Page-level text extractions
* * *

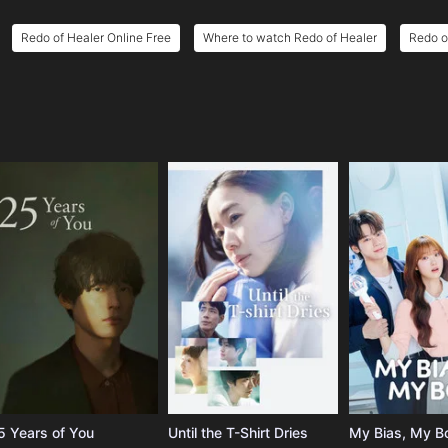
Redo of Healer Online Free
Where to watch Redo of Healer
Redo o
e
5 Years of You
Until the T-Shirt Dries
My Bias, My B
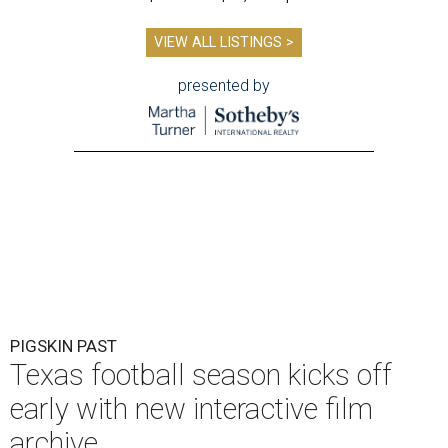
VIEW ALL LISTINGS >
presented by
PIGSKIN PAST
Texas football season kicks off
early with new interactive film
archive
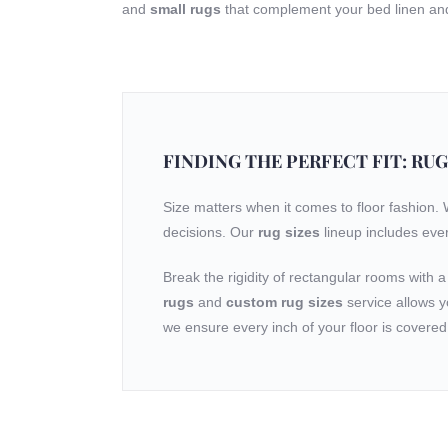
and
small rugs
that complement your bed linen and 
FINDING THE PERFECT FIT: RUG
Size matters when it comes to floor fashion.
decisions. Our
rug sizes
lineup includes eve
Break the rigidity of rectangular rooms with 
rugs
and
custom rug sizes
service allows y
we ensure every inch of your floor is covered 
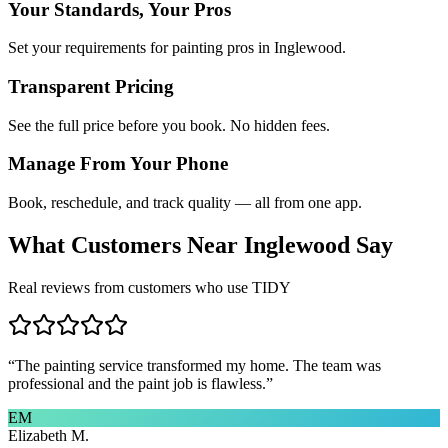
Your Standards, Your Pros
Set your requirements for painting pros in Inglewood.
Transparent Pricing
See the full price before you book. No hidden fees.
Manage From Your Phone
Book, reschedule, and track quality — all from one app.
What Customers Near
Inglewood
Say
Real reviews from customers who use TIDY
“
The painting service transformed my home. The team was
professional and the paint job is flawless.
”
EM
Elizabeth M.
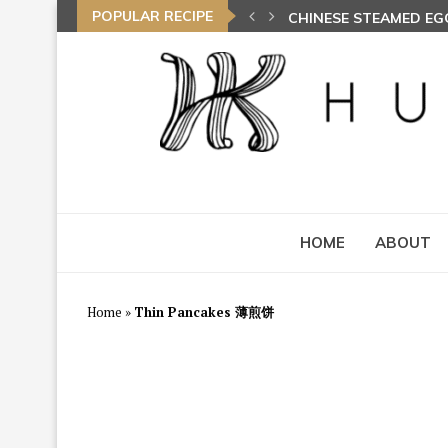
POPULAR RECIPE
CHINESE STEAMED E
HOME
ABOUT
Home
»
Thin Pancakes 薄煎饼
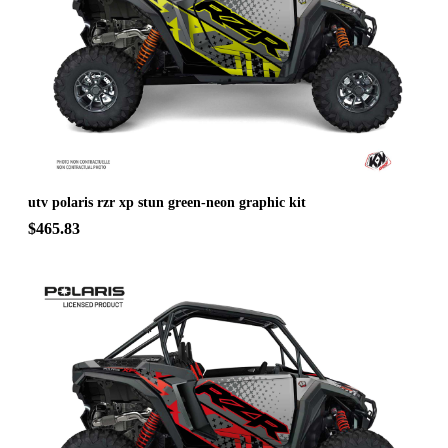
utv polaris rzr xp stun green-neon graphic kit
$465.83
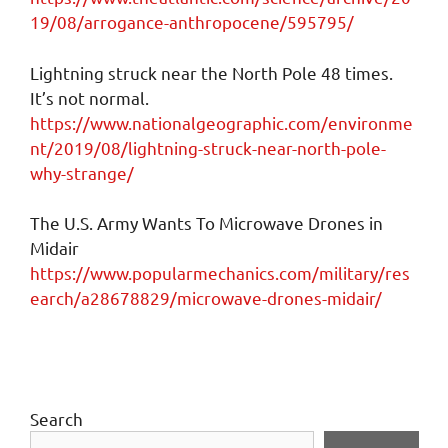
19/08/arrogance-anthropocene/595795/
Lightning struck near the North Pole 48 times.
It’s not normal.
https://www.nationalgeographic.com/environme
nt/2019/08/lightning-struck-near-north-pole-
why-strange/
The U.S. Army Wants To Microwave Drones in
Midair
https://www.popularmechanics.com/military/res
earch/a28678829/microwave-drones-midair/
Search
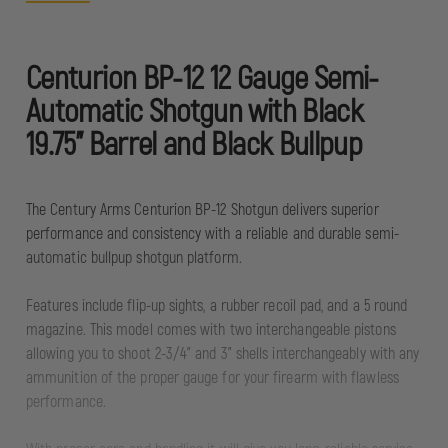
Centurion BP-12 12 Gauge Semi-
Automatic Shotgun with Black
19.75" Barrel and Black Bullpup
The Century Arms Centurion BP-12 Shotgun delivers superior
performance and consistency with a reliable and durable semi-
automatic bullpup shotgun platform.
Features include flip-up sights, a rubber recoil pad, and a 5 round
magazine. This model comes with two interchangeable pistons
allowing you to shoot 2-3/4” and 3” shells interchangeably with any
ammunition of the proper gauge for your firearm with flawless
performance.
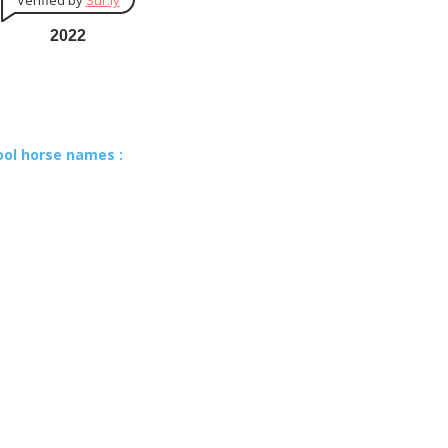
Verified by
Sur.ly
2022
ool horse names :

* * *

**TASK OBJECTIVE**
Return every line of the records exactly as given, pictures excluded.

**ANSWER FOR THE TASK**
Redo of Healer Online Free
Where to watch Redo of Healer
Redo o
e
5 Years of You
Until the T-Shirt Dries
My Bias, My B
VIEW ALL LISTINGS >
presented by
PIGSKIN PAST
Texas football season kicks off
early with new interactive film
archive
and
small rugs
that complement your bed linen and 
FINDING THE PERFECT FIT: RUG
Size matters when it comes to floor fashion.
decisions. Our
rug sizes
lineup includes eve
Break the rigidity of rectangular rooms with 
rugs
and
custom rug sizes
service allows y
we ensure every inch of your floor is covered 
Your Standards, Your Pros
Set your requirements for painting pros in Inglewood.
Transparent Pricing
See the full price before you book. No hidden fees.
Manage From Your Phone
Book, reschedule, and track quality — all from one app.
What Customers Near
Inglewood
Say
Real reviews from customers who use TIDY
“
The painting service transformed my home. The team was
professional and the paint job is flawless.
”
EM
Elizabeth M.
POPULAR RECIPE
CHINESE STEAMED E
HOME
ABOUT
Home
»
Thin Pancakes 薄煎饼
utv polaris rzr xp stun green-neon graphic kit
$465.83
19/08/arrogance-anthropocene/595795/
Lightning struck near the North Pole 48 times.
It’s not normal.
https://www.nationalgeographic.com/environme
nt/2019/08/lightning-struck-near-north-pole-
why-strange/
The U.S. Army Wants To Microwave Drones in
Midair
https://www.popularmechanics.com/military/res
earch/a28678829/microwave-drones-midair/
Search
Centurion BP-12 12 Gauge Semi-
Automatic Shotgun with Black
19.75" Barrel and Black Bullpup
The Century Arms Centurion BP-12 Shotgun delivers superior
performance and consistency with a reliable and durable semi-
automatic bullpup shotgun platform.
Features include flip-up sights, a rubber recoil pad, and a 5 round
magazine. This model comes with two interchangeable pistons
allowing you to shoot 2-3/4” and 3” shells interchangeably with any
ammunition of the proper gauge for your firearm with flawless
performance.
Verified by
Sur.ly
2022
ool horse names :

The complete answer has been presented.